7 Replies Latest reply: May 9, 2014 8:10 AM by Greg E. RSS

    Performance Issue-Endeca



      we are facing performance issue due to huge amount of data to be indexed. currently we are testing our structure with 1 million data which is taking around 3.5 hrs to complete. But we need to run baseline for around 12 million data for which we are expecting it to take lot of time. So now we are looking for some performance tuning tips.

      In the Oracle doc, it's mentioned that by increasing the no of threads i.e., multi threading will improve the performance. can anyone tell me how to change the settings of threads to increase its number both in windows and linux? Also, how can I check that currently it is running with how many threads?

      Please help.




        • 1. Re: Performance Issue-Endeca
          Greg E.

          A few things:


          - You can increase the number of threads used by Dgidx.  In later versions of Endeca, you can add <arg>--threads</arg><arg>4</arg> to the "Dgidx" section of your /config/script/DataIngest.xml file.  In older versions, this was in the /config/script/AppConfig.xml. 

          - You can set the threads to be the number of CPU cores.

          - This won't vastly improve your indexing, however.  Only certain parts of building the index use the extra cores.  But it won't hurt!


          What you can really try and do is examine how many fields are enabled for search.    In your pipeline folder, find the file with a name like "discover.recsearch_indexes.xml".   (Replace "discover" with your app name).


          In there are all of the various fields enabled for keyword search.  Removing entries will reduce indexing time.  Also, with your quantity of data you should pretty much make sure no fields are enabled for wildcard searching.    Look for <WILDCARD_INDEX/> entries and consider removing them.


          One last suggestion:  In your Dgidx section (which I mentioned above) consider removing --compoundDimSearch.  This is only useful for certain kinds of typeahead searches.  Removing this will also help with indexing time.


          If you're not doing typeahead searches at all, consider turning off wildcard searches for dimension searches by updating "discover.dimsearch_index.xml".

          • 2. Re: Performance Issue-Endeca

            Look into the breakup of time taken in each of the baseline process, then apply the tip that Greg mentioned. Also see if you can do some processing/massaging on the data outside the pipeline so that you can reduce the forge times.


            Another thing to think at a higher level, do all your customers need the full data (of 12 million)? If not you can think of sharding your Endeca instance.




            • 3. Re: Performance Issue-Endeca

              Thanks for the reply Greg and Pankaj.

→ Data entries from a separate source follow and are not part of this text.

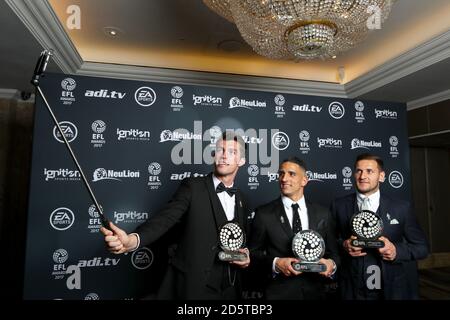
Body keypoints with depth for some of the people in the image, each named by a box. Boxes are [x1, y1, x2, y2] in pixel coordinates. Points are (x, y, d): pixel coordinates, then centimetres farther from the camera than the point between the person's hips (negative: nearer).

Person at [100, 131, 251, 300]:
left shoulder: (241, 200, 7)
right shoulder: (193, 186, -9)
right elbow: (165, 218, -23)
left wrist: (246, 257, -3)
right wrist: (131, 240, -39)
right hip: (190, 285, -5)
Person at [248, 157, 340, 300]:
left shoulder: (323, 214, 0)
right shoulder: (264, 213, -7)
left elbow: (333, 251, 6)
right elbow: (252, 253, -5)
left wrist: (332, 263, -13)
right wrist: (275, 263, -19)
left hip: (314, 291, 3)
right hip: (279, 292, -2)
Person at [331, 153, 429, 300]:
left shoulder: (401, 208, -2)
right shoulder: (339, 205, -3)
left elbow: (422, 247, 2)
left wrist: (397, 251, -16)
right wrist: (343, 245, -17)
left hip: (394, 289, 0)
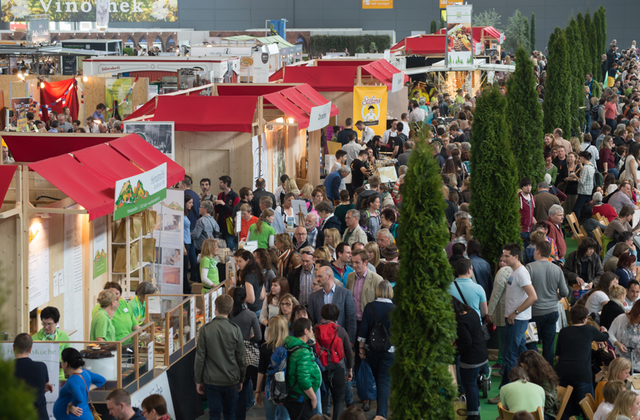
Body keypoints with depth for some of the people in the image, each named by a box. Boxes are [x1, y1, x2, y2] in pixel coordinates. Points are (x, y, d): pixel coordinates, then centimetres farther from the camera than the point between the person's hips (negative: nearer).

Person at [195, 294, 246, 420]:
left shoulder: (205, 330, -9)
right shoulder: (235, 330, -7)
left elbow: (200, 358, -5)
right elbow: (241, 358, 0)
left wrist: (198, 381, 5)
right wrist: (241, 380, 13)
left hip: (211, 381, -1)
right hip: (231, 381, 1)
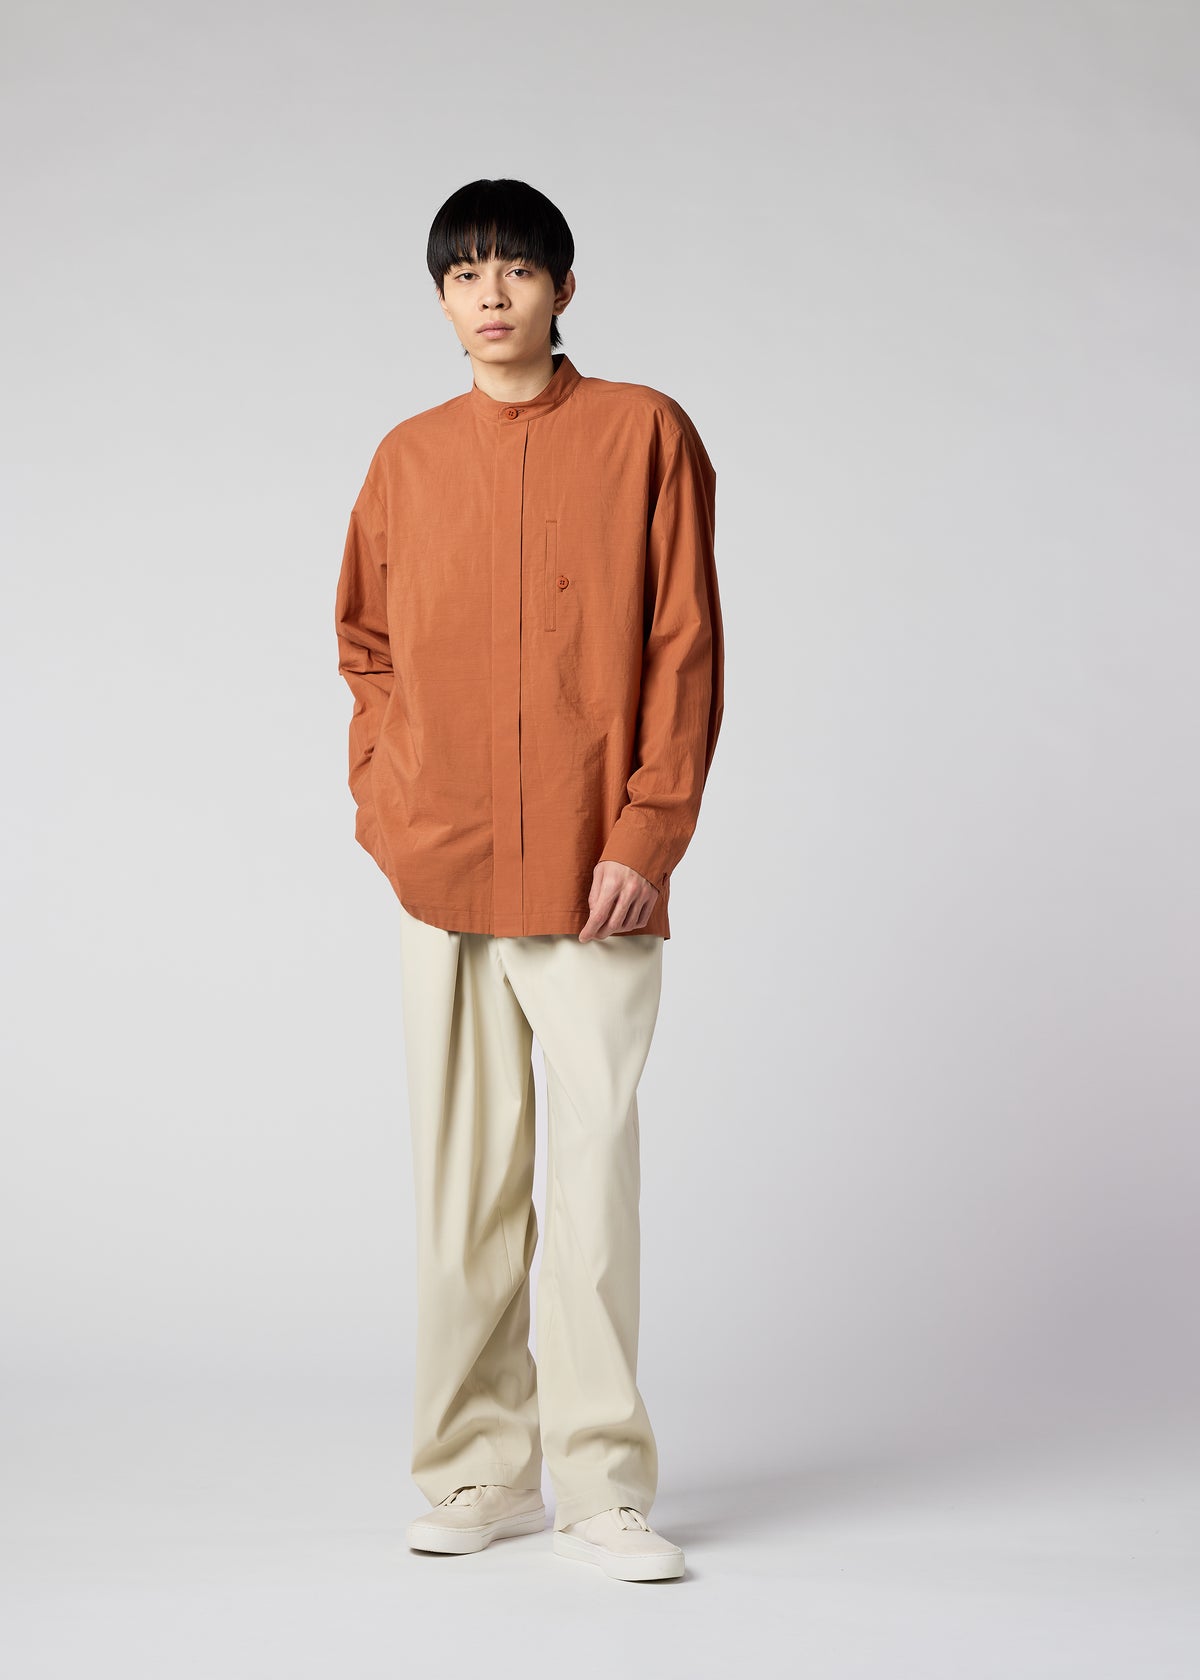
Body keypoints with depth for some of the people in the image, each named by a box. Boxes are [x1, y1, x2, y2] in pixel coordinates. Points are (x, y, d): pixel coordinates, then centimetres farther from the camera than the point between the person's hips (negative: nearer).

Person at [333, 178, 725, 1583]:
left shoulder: (643, 434, 1)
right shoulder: (408, 460, 11)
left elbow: (685, 647, -2)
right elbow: (365, 646, 20)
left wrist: (647, 834, -9)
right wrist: (381, 804, 6)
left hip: (591, 876, -3)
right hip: (440, 880, 3)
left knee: (597, 1172, -3)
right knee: (462, 1179, 6)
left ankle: (602, 1484, 7)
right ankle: (477, 1470, 17)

              I cannot see <arg>--threads</arg><arg>4</arg> in "DataIngest.xml" file. Instead I can see it in Dgraph_defaults.xml file. By default it is set to 2. Is it the same which you have mentioned? And I will try with the other tips which you have mentioned. Thanks a lot.



              Yes. we need all 12 million data and we control data for different users via navigation queries.





              • 4. Re: Performance Issue-Endeca

                One more point to add, My Forge completes quickly. Dgidx(Indexing) takes a lot of time. So any inputs to improve Dgidx performance will be helpful.




                • 5. Re: Performance Issue-Endeca
                  Greg E.

                  You have to add the <arg>--threads</arg><arg>4</arg> to the Dgidx block. It is not there by default. 


                  If Dgidx is taking a long time, adding the threads and revisiting which fields are enabled for keyword search will help with that.  Please post how many fields are enabled for search before and after, with the corresponding times.



                  • 6. Re: Performance Issue-Endeca

                    Thanks a lot Greg.

                    I increased the no of threads for Dgidx to 12. Now my baseline runs better than before. We haven't enabled all the properties and dimensions for search. We have enabled only few properties for record search which was client's requirement. So that can't be disabled. Is there any other way to further improve the speed of indexing?




                    • 7. Re: Performance Issue-Endeca
                      Greg E.

                      Which versions of Endeca are you using?  I would strongly recommend looking at removing the --compoundDimSearch flag as a quick win.  Beyond that, there might not be any more tweaks I can think of.